TO DO:
Return all of the material below verbatim, with every line kept as it is.
BEGIN DATASET EXCERPTS
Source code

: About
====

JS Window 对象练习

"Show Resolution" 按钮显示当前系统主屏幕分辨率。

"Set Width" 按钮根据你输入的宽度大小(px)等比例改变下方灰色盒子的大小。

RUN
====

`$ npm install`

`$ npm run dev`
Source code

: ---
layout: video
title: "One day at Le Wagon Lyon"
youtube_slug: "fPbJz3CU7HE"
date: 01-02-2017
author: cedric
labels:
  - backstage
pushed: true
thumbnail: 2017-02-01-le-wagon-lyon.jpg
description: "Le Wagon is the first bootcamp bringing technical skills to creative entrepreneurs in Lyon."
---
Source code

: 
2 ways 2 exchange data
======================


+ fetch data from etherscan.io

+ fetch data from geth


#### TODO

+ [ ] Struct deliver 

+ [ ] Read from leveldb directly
END DATASET EXCERPTS
ANSWER BOX:
Source code

: About
====

JS Window 对象练习

"Show Resolution" 按钮显示当前系统主屏幕分辨率。

"Set Width" 按钮根据你输入的宽度大小(px)等比例改变下方灰色盒子的大小。

RUN
====

`$ npm install`

`$ npm run dev`
Source code

: ---
layout: video
title: "One day at Le Wagon Lyon"
youtube_slug: "fPbJz3CU7HE"
date: 01-02-2017
author: cedric
labels:
  - backstage
pushed: true
thumbnail: 2017-02-01-le-wagon-lyon.jpg
description: "Le Wagon is the first bootcamp bringing technical skills to creative entrepreneurs in Lyon."
---
Source code

: 
2 ways 2 exchange data
======================


+ fetch data from etherscan.io

+ fetch data from geth


#### TODO

+ [ ] Struct deliver 

+ [ ] Read from leveldb directly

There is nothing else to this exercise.